The evident purpose of section 366.26(k) was to tell such courts that they were wrong and that the writ did lie. And what better, plainer way existed to convey that message that than to say that orders terminating reunification services “may be the subject of review by extraordinary writ”? (§ 366.26(k), italics added.)
*405Thus, to make sense of the Legislature’s declaration that orders terminating reunification services are not appealable but are subject to review by writ, we need only declare as a matter of law what thoughtful judges have been pleading with us to recognize for years: that appeal from the final judgment is not a “plain, speedy, and adequate remedy” (§ 1086) when a child pays the price of delay. To require the Court of Appeal to review such orders on their merits by issuing either the alternative or the peremptory writ when the petition properly alleges a claim to extraordinary relief will not cause an unnecessary burden because the same court will otherwise have to decide the same issues on appeal from the final judgment. One division of the Court of Appeal (see In re Kristin W. (1990) 222 Cal.App.3d 234, 247 [271 Cal.Rptr. 629]) has already come to this conclusion, the Judicial Council has endorsed it (Cal. Rules of Court, rule 39.2A(b)), and each of the parties before the court indicated at oral argument its preference for immediate, effective writ review over belated appellate review. The reason is obvious: The former protects both the child’s right to prompt permanent placement and the aggrieved parents’ right to effective review.

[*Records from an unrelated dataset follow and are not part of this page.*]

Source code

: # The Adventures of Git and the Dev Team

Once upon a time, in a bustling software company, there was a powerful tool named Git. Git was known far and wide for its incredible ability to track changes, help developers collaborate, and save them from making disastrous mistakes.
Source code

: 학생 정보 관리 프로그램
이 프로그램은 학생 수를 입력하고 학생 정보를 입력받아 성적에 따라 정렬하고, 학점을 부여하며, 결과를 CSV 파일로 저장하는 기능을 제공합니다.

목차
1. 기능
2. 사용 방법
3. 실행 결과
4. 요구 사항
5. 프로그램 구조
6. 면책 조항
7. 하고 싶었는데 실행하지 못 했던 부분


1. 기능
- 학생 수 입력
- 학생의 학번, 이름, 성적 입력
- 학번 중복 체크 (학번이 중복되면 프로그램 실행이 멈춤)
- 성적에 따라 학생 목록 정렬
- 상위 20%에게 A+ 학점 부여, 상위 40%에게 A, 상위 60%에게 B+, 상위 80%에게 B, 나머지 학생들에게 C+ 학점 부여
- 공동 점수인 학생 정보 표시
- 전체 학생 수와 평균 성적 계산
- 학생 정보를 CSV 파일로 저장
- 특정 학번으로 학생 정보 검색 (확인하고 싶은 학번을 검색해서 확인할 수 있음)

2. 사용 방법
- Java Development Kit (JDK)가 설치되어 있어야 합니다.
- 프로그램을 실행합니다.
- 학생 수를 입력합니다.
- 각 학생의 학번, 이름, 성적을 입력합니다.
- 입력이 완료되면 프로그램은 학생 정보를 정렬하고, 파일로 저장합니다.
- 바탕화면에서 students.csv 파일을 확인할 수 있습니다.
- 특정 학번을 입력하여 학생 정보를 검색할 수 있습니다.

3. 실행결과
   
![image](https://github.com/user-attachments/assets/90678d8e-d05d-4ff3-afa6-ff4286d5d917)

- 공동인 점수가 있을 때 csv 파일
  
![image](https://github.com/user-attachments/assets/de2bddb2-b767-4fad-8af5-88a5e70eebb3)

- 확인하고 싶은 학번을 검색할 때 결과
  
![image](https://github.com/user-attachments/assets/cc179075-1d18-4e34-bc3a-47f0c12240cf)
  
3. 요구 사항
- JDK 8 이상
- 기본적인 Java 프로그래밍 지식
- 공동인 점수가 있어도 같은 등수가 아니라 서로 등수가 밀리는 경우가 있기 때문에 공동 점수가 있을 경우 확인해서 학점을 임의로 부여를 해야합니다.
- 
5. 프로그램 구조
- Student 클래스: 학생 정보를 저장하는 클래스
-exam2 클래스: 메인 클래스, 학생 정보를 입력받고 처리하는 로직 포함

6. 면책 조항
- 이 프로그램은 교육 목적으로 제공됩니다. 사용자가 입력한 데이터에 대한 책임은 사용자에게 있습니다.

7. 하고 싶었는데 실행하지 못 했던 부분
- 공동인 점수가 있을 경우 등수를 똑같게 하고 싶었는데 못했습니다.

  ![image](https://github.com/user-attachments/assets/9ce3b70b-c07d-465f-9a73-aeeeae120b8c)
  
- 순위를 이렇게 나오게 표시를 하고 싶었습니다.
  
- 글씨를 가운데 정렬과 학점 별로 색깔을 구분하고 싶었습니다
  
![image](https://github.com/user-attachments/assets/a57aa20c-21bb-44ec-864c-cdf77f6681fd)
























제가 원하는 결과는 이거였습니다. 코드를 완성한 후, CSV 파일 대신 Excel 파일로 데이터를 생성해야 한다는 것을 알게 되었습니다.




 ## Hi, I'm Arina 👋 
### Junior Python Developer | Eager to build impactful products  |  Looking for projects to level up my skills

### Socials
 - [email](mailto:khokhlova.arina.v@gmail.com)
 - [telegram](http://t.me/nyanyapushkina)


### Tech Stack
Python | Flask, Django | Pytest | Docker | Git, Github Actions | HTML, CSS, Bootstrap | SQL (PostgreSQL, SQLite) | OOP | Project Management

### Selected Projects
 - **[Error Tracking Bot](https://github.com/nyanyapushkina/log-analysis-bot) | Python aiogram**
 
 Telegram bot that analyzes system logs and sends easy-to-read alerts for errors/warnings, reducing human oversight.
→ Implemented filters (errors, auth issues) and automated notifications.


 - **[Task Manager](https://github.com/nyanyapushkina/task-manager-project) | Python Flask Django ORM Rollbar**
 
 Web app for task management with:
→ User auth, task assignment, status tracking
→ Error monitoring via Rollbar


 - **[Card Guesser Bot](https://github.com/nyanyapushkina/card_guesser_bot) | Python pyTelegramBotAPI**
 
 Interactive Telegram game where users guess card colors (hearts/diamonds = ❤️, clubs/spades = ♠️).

The few remaining objections one might raise to this approach are trivially easy to overcome. If the objection is that litigants are not aware of their statutory right to seek extraordinary relief, we can make them aware by requiring trial courts to give notice at the time an order terminating reunification services is issued. A rule of court to that effect would further the manifest purpose of section 366.26(k). If the objection is that this approach would be unfair to litigants who relied on lower-court decisions holding such orders appealable, we can eliminate the unfairness by making our decision prospective. (See generally, Estate of Propst (1990) 50 Cal.3d 448, 462-464 [268 Cal.Rptr. 114, 788 P.2d 628].)
In short, the majority’s holding, which will cause serious harm, is completely unnecessary. Because there is a better way to interpret section 366.26(k), I dissent.